The old man has slipped in. Not barged through the door, mind you; he’s smarter than that. He just sneaks in slowly while you’re too busy to notice. One skipped workout. One postponed appointment. One too many nights finishing off the leftover pasta. He’s patient, that old bugger. He’ll wait as long as it takes. And before you know it, there he is in your mirror, your joints, your waistband.

It’s simple. You can’t be the dad, the partner, the friend, or the colleague you want to be if you’re running on fumes and quietly ignoring all the warning signals.

Self-care isn’t selfish. It’s survival. Too many people still think looking after themselves is soft.

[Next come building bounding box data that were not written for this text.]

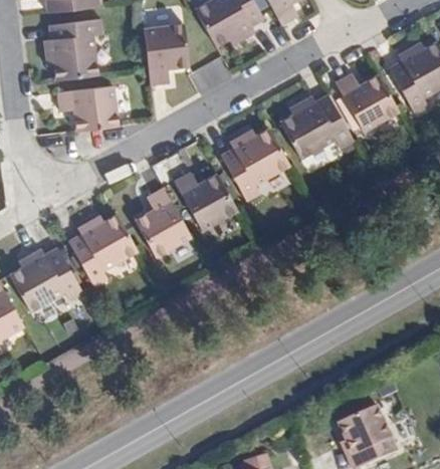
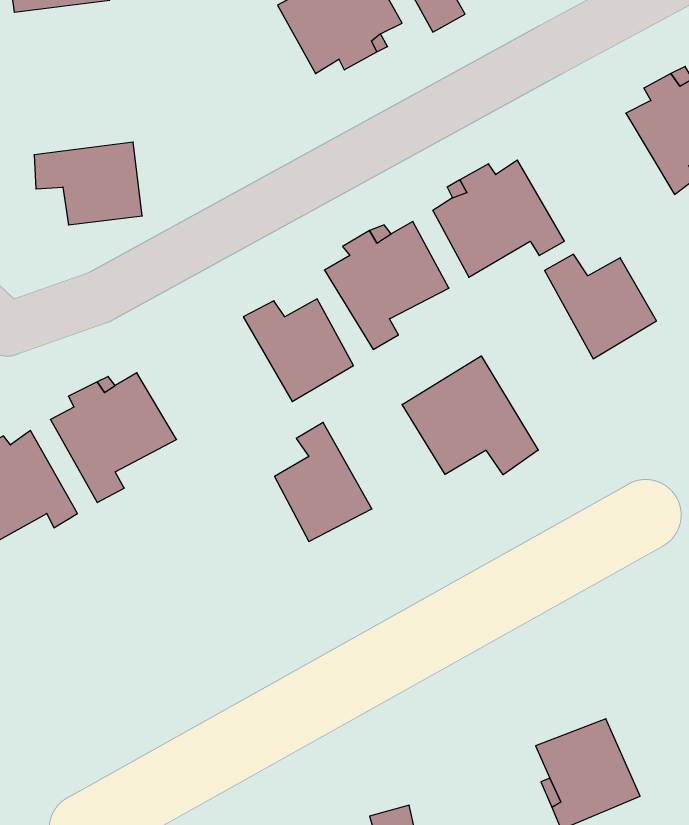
building: [44,18,104,79] -> none
building: [143,23,188,85] -> none
building: [340,79,402,138] -> [545,254,656,359]
building: [136,188,190,254] -> [275,422,372,541]
building: none -> [402,356,538,475]

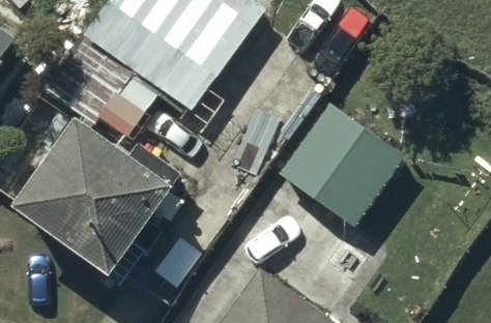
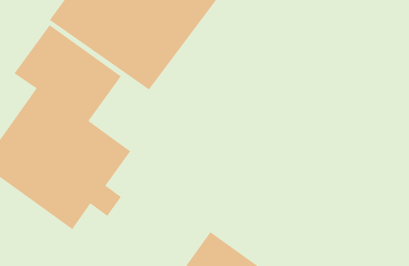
building: [280,102,408,229] -> none

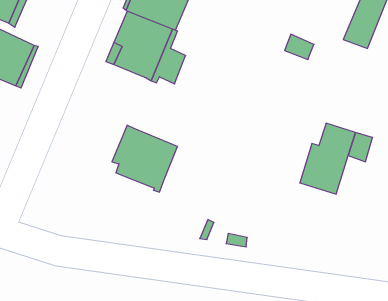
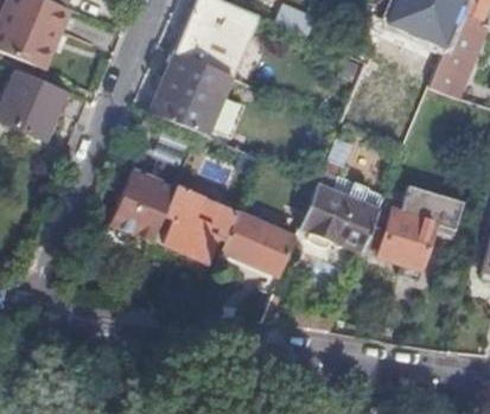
building: none -> [300,166,386,251]
building: none -> [103,168,176,257]
building: none -> [219,211,295,274]

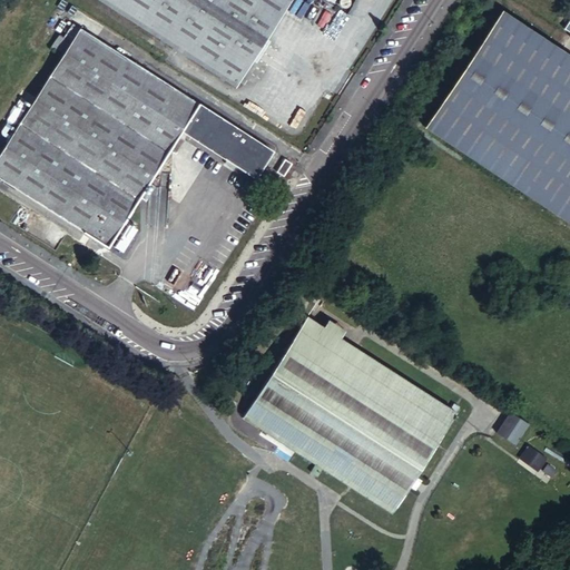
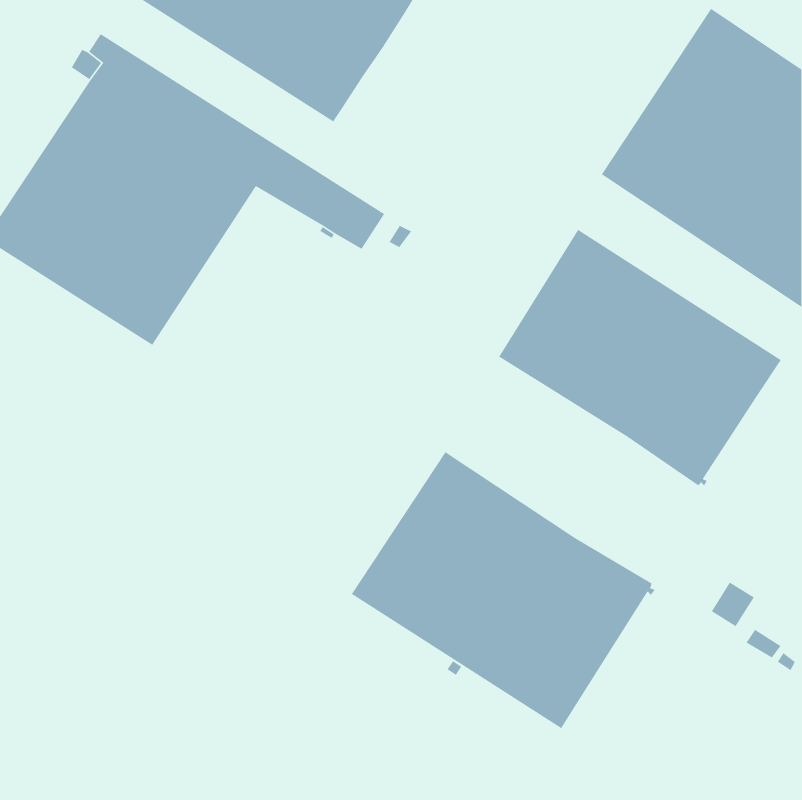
building: none -> [498,229,782,487]

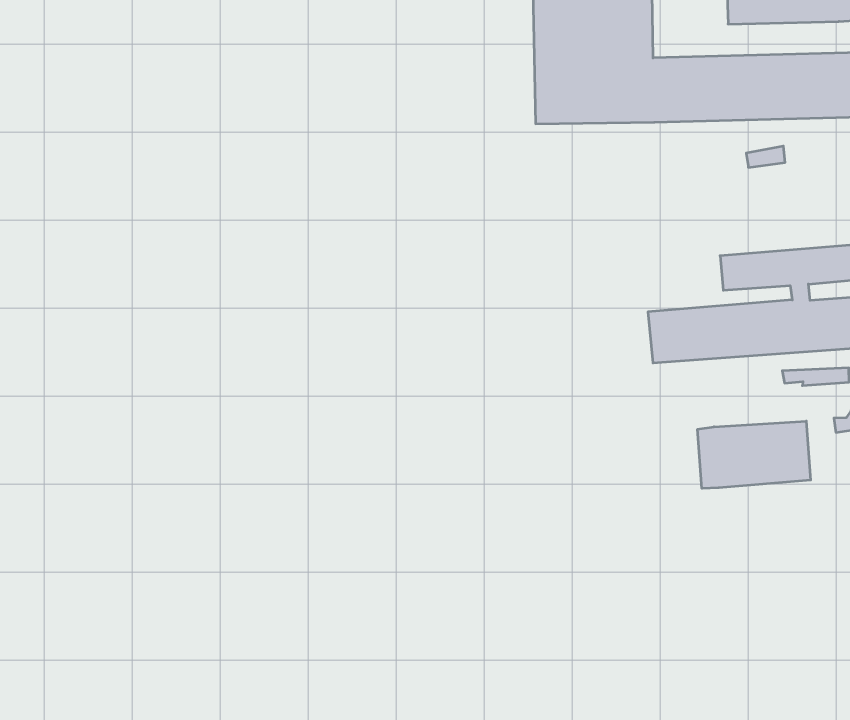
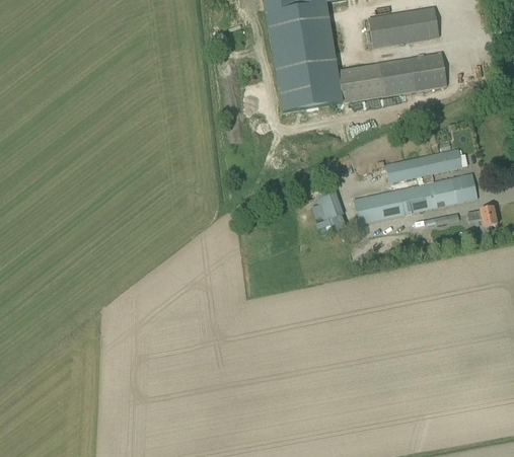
building: none -> [312,184,345,231]
building: [698,421,811,488] -> none

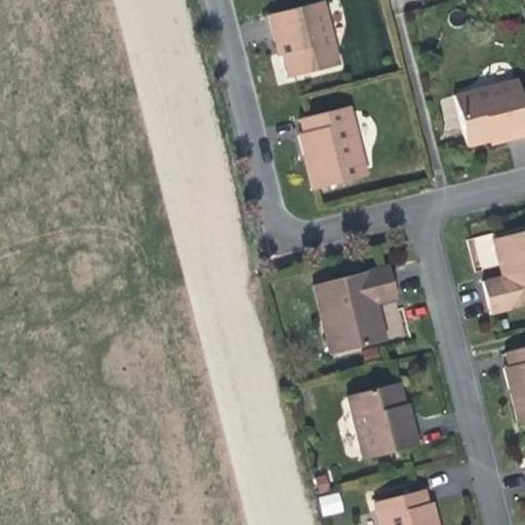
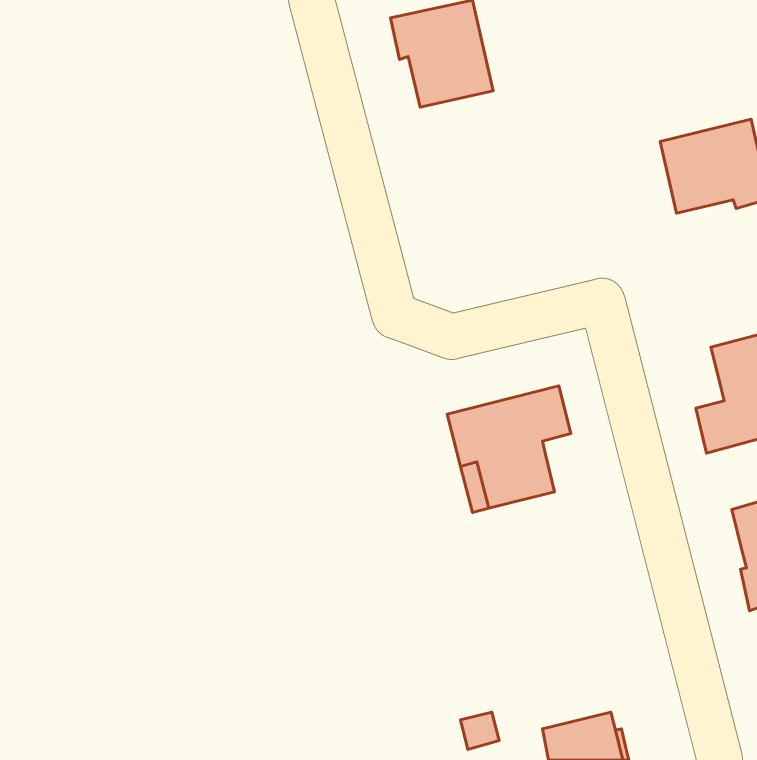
building: [305,108,370,189] -> none
building: [347,378,418,458] -> none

That booking a skin check or saying no to an extra work thing somehow makes you a lesser person.

But the truth is, prioritising your health is one of the most responsible things you can do. For your family. For your kids and grandkids. For your future.

Because if something goes wrong, and let’s face it, eventually it will, especially if you don’t pay attention, the people who pay the price aren’t just you. It’s the ones you love.

So I’m making a change. I’ve booked the GP. I’m back out there. More water, less beer. Less screen, more sleep. The stretching is painful and borderline embarrassing, but I’m doing it. Bit by bit. One foot in front of the other.

Let’s stay in the fight as long as we can. Let’s enjoy the next chapter, and be there to see the young generation grow up. Let’s stubbornly refuse to fade quietly into the background.

Don’t let the old man in. He can bloody well wait.